[[ Information shown open ]]
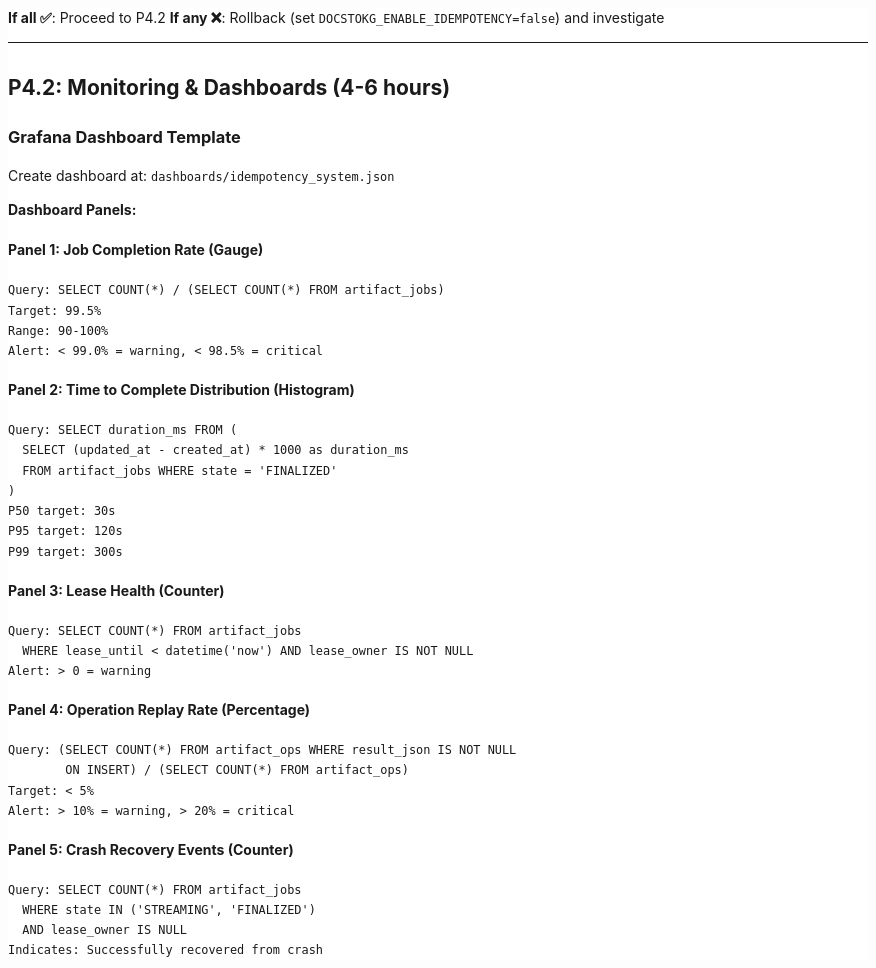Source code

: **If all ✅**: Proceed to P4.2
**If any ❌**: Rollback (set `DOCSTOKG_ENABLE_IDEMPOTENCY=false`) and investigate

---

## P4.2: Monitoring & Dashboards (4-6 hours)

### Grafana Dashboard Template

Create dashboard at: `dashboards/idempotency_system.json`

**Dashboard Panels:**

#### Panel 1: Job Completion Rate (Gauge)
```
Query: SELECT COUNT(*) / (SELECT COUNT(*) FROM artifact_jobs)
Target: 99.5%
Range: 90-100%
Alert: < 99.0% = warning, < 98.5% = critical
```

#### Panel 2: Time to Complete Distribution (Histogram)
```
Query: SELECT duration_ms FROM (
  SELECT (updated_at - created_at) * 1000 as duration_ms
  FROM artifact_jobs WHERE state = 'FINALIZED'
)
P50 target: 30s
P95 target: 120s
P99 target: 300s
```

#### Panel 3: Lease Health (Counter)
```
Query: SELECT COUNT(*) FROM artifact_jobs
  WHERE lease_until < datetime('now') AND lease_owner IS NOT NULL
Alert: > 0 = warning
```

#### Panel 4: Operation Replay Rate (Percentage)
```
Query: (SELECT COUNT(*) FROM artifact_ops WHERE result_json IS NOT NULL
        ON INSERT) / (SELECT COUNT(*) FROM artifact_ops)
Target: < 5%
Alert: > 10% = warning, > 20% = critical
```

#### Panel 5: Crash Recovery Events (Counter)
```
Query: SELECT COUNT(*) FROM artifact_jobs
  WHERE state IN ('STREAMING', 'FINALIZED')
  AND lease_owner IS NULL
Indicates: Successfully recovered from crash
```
[[ Information shown closed ]]
*Exercise objective*. Go through the listing above and list every line that has the word "Counter".

*Result for this exercise*.
#### Panel 3: Lease Health (Counter)
#### Panel 5: Crash Recovery Events (Counter)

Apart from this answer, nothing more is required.